Description of the task: Please give back only the lines below from the one containing "potted plant: none" to the one containing "jar: present [558,581,591,631]", each repeated word for word, both ends included.

Task input:
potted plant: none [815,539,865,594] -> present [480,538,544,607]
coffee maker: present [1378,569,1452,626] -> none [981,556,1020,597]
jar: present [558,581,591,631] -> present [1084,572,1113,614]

...

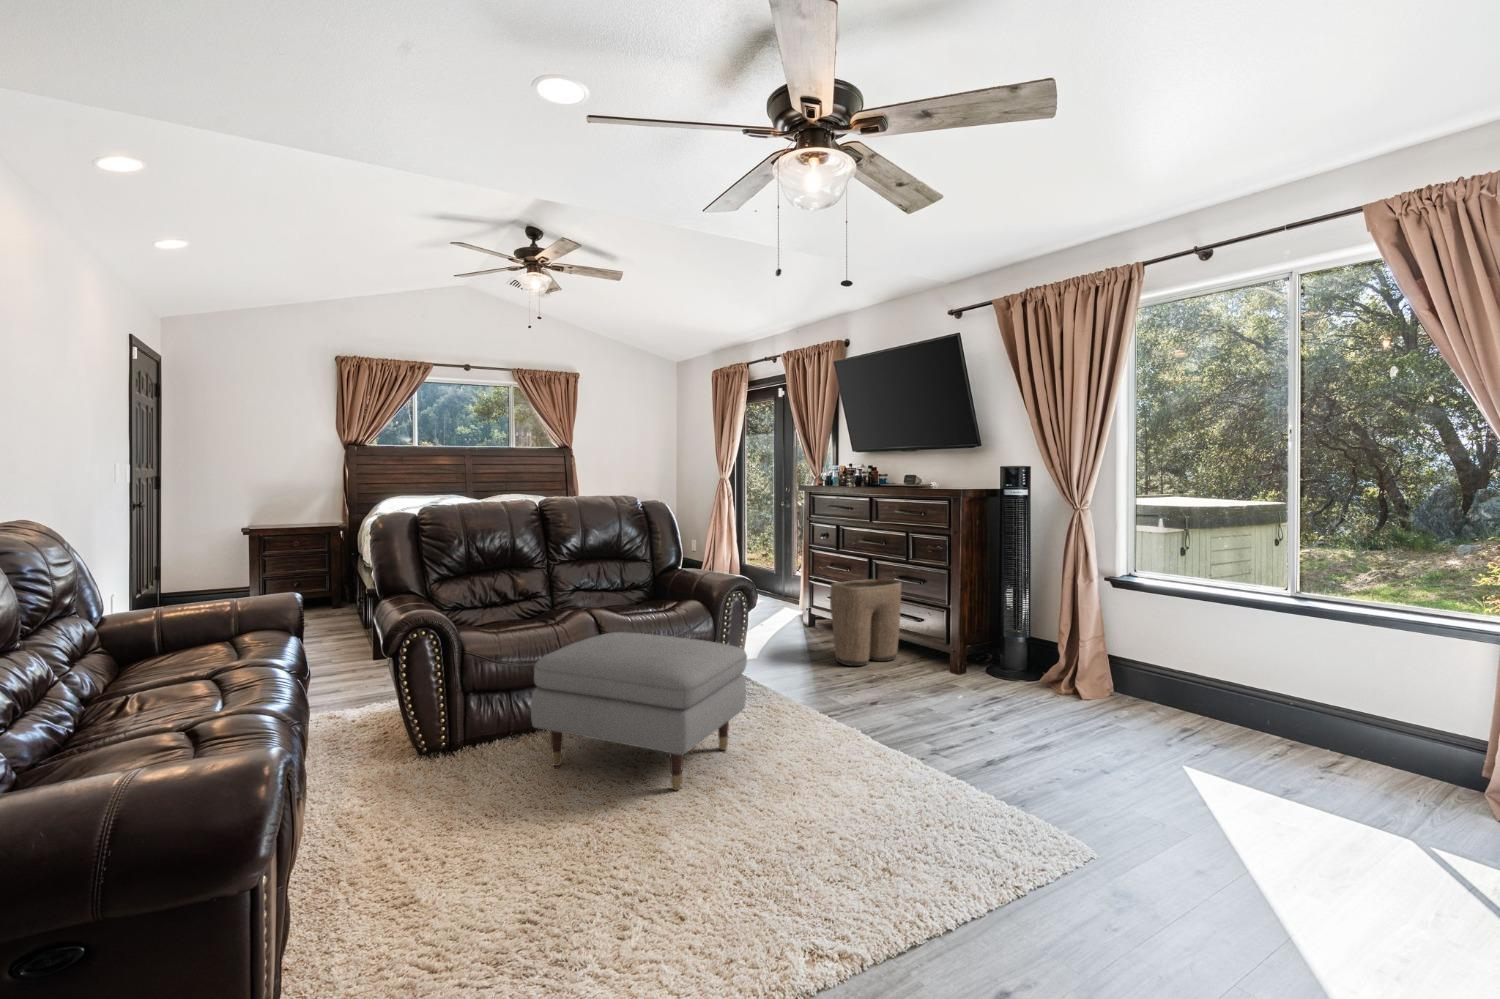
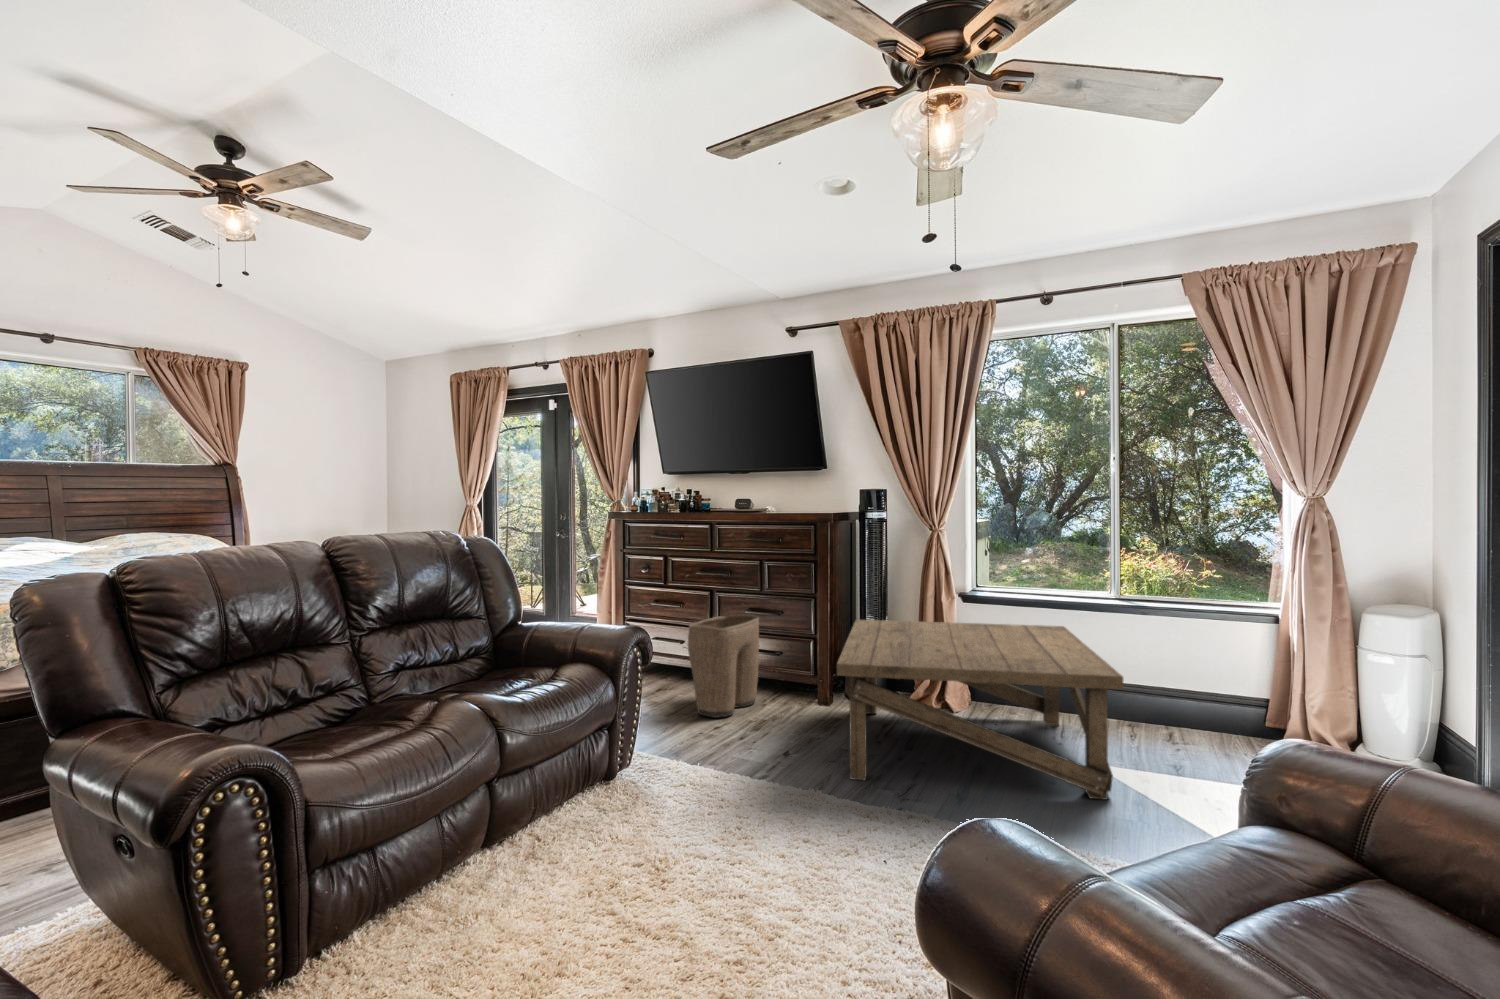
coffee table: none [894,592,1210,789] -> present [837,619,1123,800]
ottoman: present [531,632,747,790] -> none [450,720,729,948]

...

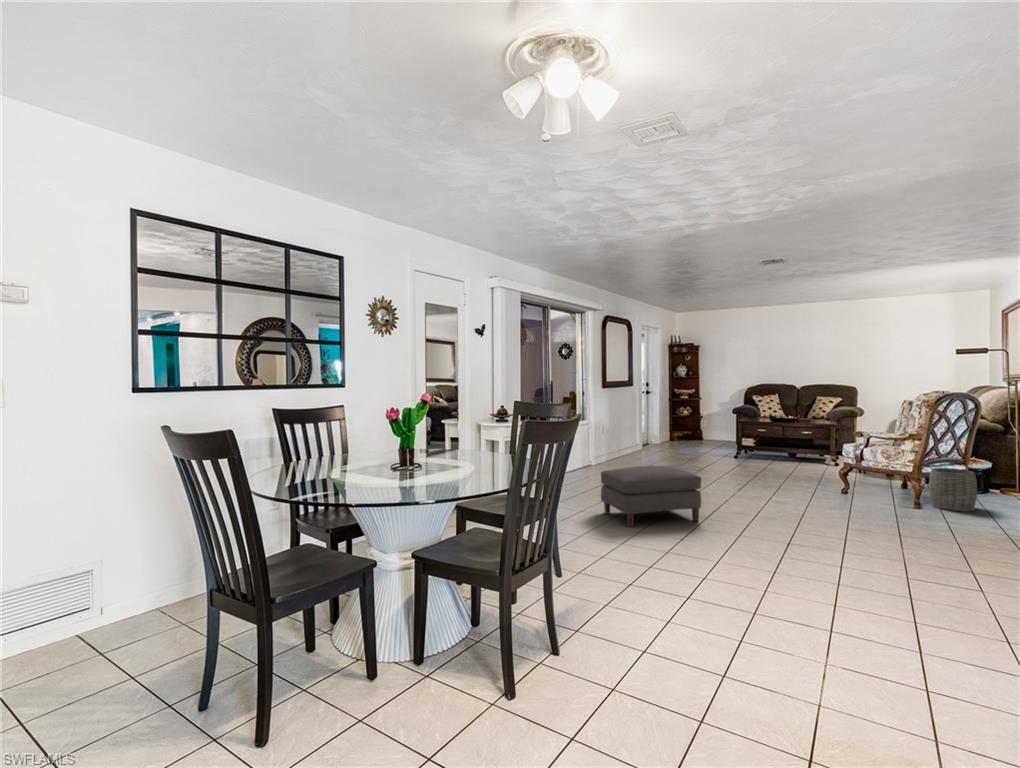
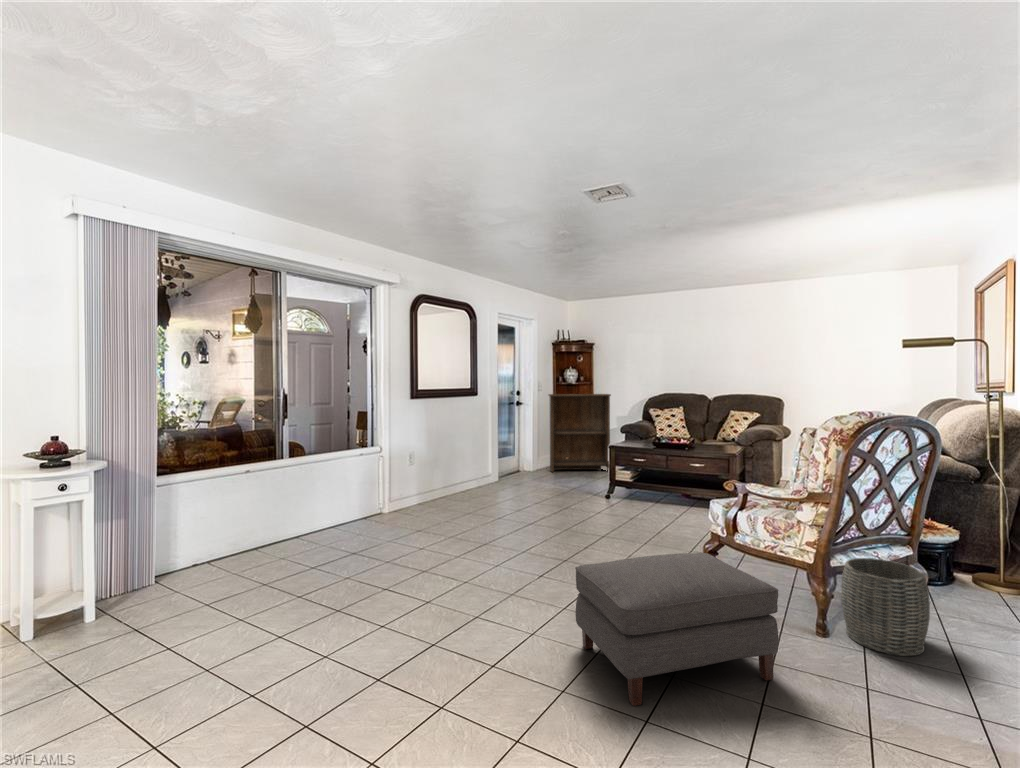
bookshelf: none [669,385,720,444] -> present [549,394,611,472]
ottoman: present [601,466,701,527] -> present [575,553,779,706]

Completed exercise:
potted plant: none [815,539,865,594] -> present [480,538,544,607]
coffee maker: present [1378,569,1452,626] -> none [981,556,1020,597]
jar: present [558,581,591,631] -> present [1084,572,1113,614]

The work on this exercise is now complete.